I’m not sure why, but this group seems to have fun discussing/debating grammar and punctuation and that sort of thing (and knows a lot about it, too). So I thought today I’d drag out that small connecting thingy better known as the hyphen.
In my experience, people are more likely to not use it when they should, than they are to use it when they shouldn’t. And it’s one of those things that I see often enough, even from professional writers, that I thought it worth a quick refresher for everyone.
Why is the hyphen important? What difference does it make?
Let’s throw out a few examples and play with them:
Are you a short story writer?

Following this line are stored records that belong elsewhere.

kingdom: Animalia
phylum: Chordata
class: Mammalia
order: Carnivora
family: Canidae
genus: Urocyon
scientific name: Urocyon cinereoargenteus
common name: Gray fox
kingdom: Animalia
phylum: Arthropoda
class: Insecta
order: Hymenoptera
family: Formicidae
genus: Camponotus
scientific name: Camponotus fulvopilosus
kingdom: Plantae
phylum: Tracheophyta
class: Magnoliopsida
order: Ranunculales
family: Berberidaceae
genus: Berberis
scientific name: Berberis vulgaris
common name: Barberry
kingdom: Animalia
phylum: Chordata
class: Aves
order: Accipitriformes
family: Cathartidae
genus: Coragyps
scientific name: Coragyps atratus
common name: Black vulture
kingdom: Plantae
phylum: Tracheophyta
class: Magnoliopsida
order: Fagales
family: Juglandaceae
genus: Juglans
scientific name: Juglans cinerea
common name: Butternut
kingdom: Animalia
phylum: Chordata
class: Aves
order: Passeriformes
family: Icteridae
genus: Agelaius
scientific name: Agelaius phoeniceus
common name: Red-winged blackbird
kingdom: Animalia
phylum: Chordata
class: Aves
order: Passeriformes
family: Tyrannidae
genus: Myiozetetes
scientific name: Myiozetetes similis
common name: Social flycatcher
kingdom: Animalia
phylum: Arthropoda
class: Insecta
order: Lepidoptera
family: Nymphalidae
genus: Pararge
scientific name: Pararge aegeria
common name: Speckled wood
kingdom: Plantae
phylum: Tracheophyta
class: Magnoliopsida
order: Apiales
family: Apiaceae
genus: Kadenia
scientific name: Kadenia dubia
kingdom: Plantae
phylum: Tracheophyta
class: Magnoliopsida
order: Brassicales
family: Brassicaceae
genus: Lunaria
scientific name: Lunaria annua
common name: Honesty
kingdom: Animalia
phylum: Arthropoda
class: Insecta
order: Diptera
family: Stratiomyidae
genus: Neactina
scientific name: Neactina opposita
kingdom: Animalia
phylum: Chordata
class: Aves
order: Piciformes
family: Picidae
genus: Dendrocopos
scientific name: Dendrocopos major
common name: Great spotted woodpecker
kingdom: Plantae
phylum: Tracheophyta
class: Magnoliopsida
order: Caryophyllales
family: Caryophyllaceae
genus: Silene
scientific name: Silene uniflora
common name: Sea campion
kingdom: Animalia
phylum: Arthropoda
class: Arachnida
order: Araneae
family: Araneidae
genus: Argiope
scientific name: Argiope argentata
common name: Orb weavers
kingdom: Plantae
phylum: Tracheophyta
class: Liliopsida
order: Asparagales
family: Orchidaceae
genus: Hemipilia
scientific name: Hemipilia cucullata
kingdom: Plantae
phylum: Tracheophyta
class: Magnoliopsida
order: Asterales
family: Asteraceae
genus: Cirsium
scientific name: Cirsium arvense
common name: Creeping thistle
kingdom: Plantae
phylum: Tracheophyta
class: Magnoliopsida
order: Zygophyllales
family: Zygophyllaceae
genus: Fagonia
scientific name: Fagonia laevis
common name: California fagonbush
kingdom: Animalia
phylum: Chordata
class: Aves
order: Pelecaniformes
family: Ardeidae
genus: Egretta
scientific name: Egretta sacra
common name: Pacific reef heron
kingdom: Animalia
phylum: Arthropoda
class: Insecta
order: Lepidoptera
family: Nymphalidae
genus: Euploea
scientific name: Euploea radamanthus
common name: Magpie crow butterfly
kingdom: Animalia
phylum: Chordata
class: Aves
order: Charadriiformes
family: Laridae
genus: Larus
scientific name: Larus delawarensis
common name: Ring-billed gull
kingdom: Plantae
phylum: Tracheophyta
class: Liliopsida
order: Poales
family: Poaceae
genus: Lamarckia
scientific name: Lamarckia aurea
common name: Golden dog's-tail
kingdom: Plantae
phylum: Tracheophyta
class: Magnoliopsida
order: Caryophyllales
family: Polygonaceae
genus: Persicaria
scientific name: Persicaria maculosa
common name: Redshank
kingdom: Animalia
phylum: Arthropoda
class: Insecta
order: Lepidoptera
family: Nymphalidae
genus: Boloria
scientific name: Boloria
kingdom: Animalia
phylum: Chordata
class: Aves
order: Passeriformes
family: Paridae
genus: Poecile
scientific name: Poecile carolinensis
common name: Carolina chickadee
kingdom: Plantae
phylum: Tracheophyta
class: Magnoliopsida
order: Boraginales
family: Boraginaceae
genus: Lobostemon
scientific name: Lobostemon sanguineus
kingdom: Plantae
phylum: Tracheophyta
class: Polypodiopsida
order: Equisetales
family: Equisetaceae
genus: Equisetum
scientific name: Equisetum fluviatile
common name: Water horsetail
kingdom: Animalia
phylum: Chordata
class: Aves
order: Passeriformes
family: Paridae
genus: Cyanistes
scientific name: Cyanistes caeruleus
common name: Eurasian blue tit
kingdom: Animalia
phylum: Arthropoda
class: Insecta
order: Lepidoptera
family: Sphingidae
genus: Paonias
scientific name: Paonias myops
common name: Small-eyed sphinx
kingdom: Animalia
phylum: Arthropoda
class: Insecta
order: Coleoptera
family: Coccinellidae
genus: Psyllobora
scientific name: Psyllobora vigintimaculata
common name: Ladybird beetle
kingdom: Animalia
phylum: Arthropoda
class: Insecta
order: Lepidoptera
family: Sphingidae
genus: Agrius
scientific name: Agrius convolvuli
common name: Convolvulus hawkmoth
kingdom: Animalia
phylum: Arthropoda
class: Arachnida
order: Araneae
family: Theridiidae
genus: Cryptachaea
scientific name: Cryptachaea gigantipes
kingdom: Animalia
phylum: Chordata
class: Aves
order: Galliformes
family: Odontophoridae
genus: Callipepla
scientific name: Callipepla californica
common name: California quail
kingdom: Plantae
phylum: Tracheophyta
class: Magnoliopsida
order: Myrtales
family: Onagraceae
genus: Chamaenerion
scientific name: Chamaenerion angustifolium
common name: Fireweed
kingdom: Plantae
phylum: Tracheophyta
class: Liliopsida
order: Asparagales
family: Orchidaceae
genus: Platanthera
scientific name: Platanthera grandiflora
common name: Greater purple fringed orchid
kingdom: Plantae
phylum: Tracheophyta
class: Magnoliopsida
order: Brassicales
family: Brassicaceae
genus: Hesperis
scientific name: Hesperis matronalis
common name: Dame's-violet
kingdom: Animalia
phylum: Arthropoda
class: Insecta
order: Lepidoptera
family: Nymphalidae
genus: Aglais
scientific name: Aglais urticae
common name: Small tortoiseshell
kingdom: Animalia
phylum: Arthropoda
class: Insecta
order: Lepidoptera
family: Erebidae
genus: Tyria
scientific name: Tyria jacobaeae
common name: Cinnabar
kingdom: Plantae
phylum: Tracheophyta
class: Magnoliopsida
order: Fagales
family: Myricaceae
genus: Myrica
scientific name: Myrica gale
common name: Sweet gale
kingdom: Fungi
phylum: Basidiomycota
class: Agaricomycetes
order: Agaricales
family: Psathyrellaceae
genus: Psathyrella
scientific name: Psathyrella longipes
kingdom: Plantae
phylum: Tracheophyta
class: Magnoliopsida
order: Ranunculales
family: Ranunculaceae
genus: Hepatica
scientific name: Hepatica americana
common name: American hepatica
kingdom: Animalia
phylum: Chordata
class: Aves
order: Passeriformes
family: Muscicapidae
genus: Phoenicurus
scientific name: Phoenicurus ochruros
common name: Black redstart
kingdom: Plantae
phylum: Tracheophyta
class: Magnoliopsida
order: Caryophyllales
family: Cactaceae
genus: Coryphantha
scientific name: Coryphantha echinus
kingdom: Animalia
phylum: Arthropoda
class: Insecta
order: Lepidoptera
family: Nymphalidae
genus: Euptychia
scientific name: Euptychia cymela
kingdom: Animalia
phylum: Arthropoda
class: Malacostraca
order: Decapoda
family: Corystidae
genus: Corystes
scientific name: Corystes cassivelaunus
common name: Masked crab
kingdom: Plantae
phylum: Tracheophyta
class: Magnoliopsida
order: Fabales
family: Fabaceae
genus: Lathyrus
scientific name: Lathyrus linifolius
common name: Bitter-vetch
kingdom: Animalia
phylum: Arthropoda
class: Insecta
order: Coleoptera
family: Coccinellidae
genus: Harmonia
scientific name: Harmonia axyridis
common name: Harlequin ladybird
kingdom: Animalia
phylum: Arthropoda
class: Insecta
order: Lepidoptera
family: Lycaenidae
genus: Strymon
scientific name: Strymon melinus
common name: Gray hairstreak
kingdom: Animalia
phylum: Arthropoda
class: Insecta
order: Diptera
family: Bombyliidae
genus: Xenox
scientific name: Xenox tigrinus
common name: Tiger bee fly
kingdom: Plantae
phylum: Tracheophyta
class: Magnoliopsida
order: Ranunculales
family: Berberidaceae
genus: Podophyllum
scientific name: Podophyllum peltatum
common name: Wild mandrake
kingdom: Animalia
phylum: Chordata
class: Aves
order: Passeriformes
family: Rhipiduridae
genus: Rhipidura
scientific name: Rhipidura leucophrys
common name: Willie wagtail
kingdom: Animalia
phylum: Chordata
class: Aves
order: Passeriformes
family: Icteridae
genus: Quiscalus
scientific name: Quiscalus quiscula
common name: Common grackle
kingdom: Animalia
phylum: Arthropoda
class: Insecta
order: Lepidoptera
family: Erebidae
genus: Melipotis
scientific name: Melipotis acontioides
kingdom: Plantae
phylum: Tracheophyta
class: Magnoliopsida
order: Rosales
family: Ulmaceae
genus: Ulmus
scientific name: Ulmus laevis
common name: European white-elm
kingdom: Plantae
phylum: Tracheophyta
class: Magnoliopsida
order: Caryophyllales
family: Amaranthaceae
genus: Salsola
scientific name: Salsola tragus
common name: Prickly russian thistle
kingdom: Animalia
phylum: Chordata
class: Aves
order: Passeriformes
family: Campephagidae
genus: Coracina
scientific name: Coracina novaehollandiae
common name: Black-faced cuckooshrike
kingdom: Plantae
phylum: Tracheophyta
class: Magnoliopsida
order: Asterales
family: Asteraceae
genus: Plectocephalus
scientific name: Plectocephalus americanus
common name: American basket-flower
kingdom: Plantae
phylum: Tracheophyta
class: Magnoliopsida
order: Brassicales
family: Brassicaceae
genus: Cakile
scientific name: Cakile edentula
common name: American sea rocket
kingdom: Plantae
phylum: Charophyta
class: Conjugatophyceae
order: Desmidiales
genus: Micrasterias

Or a short-story writer?
Would you rather do business with a pickled herring monger or a pickled-herring monger?
In the first example, the ‘short story writer’ is a writer who is short in stature, while the ‘short-story writer’ is some one who writes stories that are short. We don’t know how tall the second writer is, but we know his stories are short.
In the second example, the ‘pickled herring monger’ is a drunk who sells herrings, whereas the ‘pickled-herring monger’ is a person who sells herrings that have been soaked in brine (or whatever the official process for pickling fish is).
It’s all about clarity, and yes, I’m going to beat that dead horse again. I’m the official MW beater of cadaverous equines when it comes to clarity in prose (that would make me the ‘dead-horse beater,’ not the ‘dead horse-beater’ (unless of course I continue to beat up on the poor horse even after my own untimely demise)).
So is there a rule of thumb you can use to know when to use the hyphen and when to leave it by the side of the road? Is there a test you can apply to know when the hyphen belongs in the phrase and when it’s just mucking things up?
I’m so glad you asked. (Well, I’m going to assume you asked and tell you anyway. If you really don’t care, this is your chance to run away.)
(I really shouldn’t write these late at night when I’m punchy…)
Anyway… Take the third word of the phrase in question – short story writer; pickled herring monger; etc. – temporarily move it to the front of the phrase, and then see if you need to add just the word “of” for the phrase make sense. If the only thing you need is the word “of,” then you need the hyphen. In other words, if you’re talking about a ‘writer of short stories,’ you want to say ‘short-story writer.’ If you’re talking about ‘monger of pickled herrings,’ you want to say ‘pickled-herring monger.’ Etc. etc. etc.
On the other hand, if you really are talking about a ‘writer of stories who is short,’ then you need more than just the word “of” for the phrase to make sense. You can’t say, “Joe was a writer of stories short.” That makes no sense.
The bottom line is: if you can rearrange the phrase using just the word “of,” you need to use the hyphen. If it takes any more than that for the phrase to make sense, then no hyphen.